Choosing Your Trading Style
Between trading modes and timeframes there are plenty of combinations you can choose from. The general consensus amongst trading books is that you should select a trading style (mode and timeframe) that suits your temperament. The books generally say you need to feel comfortable, to feel as one with your trading style otherwise you'll find it hard to follow and execute your methodology. This does makes intuitive sense. Aren't we all different with varying levels of temperaments and personalities? Yes we are. So yes we do need our own strategy that will fit us.

But.

Yes, isn't there always a "but"?

The "but" in this case is reality.

Certainly if everything that was ever written or said about trading worked you could cherry pick a trading style that made you feel comfortable, warm and secure.
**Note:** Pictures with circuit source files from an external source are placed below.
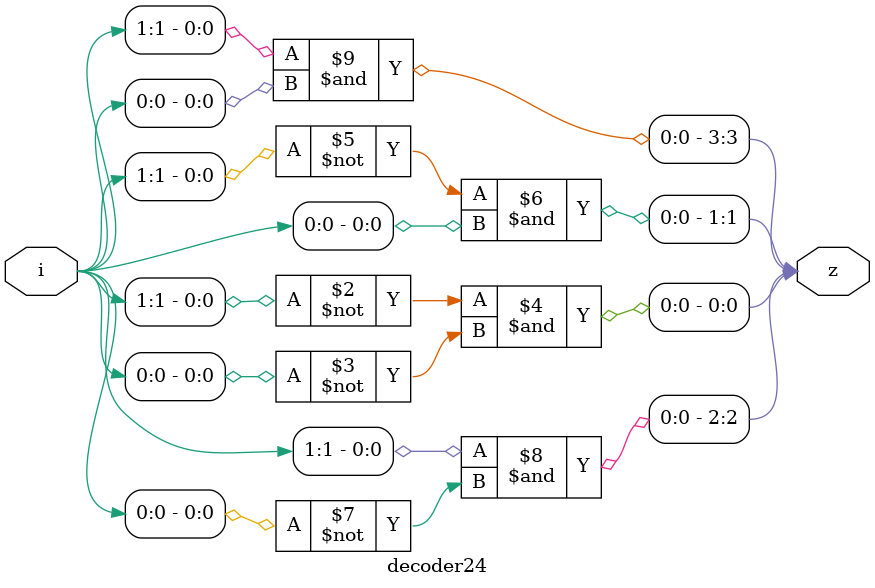
<source format=v>
`timescale 1ns / 1ps


module decoder24(i,z

    );
    input [1:0]i;
    output reg [3:0]z;
    
    always @(i) 
    begin
    z={i[1]&i[0],i[1]&~i[0],~i[1]&i[0],~i[1]&~i[0]};
    end

endmodule

</source>
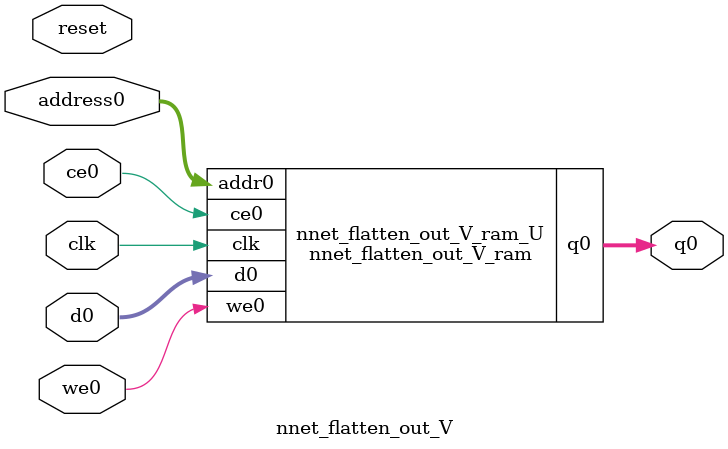
<source format=v>

`timescale 1 ns / 1 ps
module nnet_flatten_out_V_ram (addr0, ce0, d0, we0, q0,  clk);

parameter DWIDTH = 24;
parameter AWIDTH = 10;
parameter MEM_SIZE = 576;

input[AWIDTH-1:0] addr0;
input ce0;
input[DWIDTH-1:0] d0;
input we0;
output reg[DWIDTH-1:0] q0;
input clk;

(* ram_style = "block" *)reg [DWIDTH-1:0] ram[0:MEM_SIZE-1];




always @(posedge clk)  
begin 
    if (ce0) 
    begin
        if (we0) 
        begin 
            ram[addr0] <= d0; 
            q0 <= d0;
        end 
        else 
            q0 <= ram[addr0];
    end
end


endmodule


`timescale 1 ns / 1 ps
module nnet_flatten_out_V(
    reset,
    clk,
    address0,
    ce0,
    we0,
    d0,
    q0);

parameter DataWidth = 32'd24;
parameter AddressRange = 32'd576;
parameter AddressWidth = 32'd10;
input reset;
input clk;
input[AddressWidth - 1:0] address0;
input ce0;
input we0;
input[DataWidth - 1:0] d0;
output[DataWidth - 1:0] q0;



nnet_flatten_out_V_ram nnet_flatten_out_V_ram_U(
    .clk( clk ),
    .addr0( address0 ),
    .ce0( ce0 ),
    .d0( d0 ),
    .we0( we0 ),
    .q0( q0 ));

endmodule


</source>
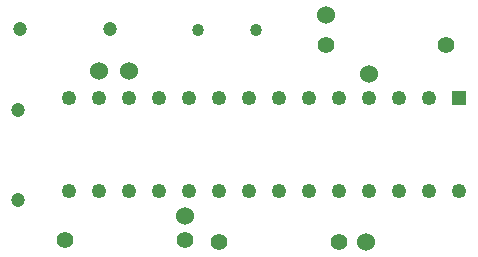
<source format=gbr>
G04*
G04 #@! TF.GenerationSoftware,Altium Limited,Altium Designer,22.4.2 (48)*
G04*
G04 Layer_Physical_Order=1*
G04 Layer_Color=255*
%FSLAX44Y44*%
%MOMM*%
G71*
G04*
G04 #@! TF.SameCoordinates,BDD24D00-A3F0-4FE7-AA0F-EC7639B0A0CE*
G04*
G04*
G04 #@! TF.FilePolarity,Positive*
G04*
G01*
G75*
%ADD19C,1.4000*%
%ADD20C,1.5240*%
%ADD21C,1.0300*%
%ADD22C,1.2000*%
%ADD23C,1.2500*%
%ADD24R,1.2500X1.2500*%
D19*
X400050Y227330D02*
D03*
X298450D02*
D03*
X208280Y60960D02*
D03*
X309880D02*
D03*
X77470Y62230D02*
D03*
X179070D02*
D03*
D20*
Y82550D02*
D03*
X335280Y203200D02*
D03*
X332740Y60960D02*
D03*
X132080Y205740D02*
D03*
X106680D02*
D03*
X298450Y252730D02*
D03*
D21*
X239030Y240030D02*
D03*
X190230D02*
D03*
D22*
X115570Y241300D02*
D03*
X39370D02*
D03*
X38100Y172720D02*
D03*
Y96520D02*
D03*
D23*
X411480Y104140D02*
D03*
X386080D02*
D03*
X360680D02*
D03*
X335280D02*
D03*
X309880D02*
D03*
X284480D02*
D03*
X259080D02*
D03*
X233680D02*
D03*
X208280D02*
D03*
X182880D02*
D03*
X157480D02*
D03*
X132080D02*
D03*
X106680D02*
D03*
X81280D02*
D03*
Y182880D02*
D03*
X106680D02*
D03*
X132080D02*
D03*
X157480D02*
D03*
X182880D02*
D03*
X208280D02*
D03*
X233680D02*
D03*
X259080D02*
D03*
X284480D02*
D03*
X309880D02*
D03*
X335280D02*
D03*
X360680D02*
D03*
X386080D02*
D03*
D24*
X411480D02*
D03*
M02*

</source>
Unfortunately most of what is written or said about trading and the markets doesn't work and is rarely supported with proof that it does.

So in my opinion your first priority is to find a strategy that both works and has a positive expectancy, not whether it makes you feel warm, comfortable and secure. In trading profit comes before niceties. I wish it was otherwise, but in my experience it isn't.

My recommendation is to develop a short to medium-term trend trading methodology.

Although trading with the trend is miserable (where you lose on average 67% of the time) it does work, and if executed professionally it will deliver you profits. In addition being short to medium-term will make it easier psychologically trade. It's always easier on the soul when profits are in the bank and not bouncing around appearing and disappearing between positive and negative market gyrations.

But first you just need to develop or find a short to medium-term trend trading strategy that works.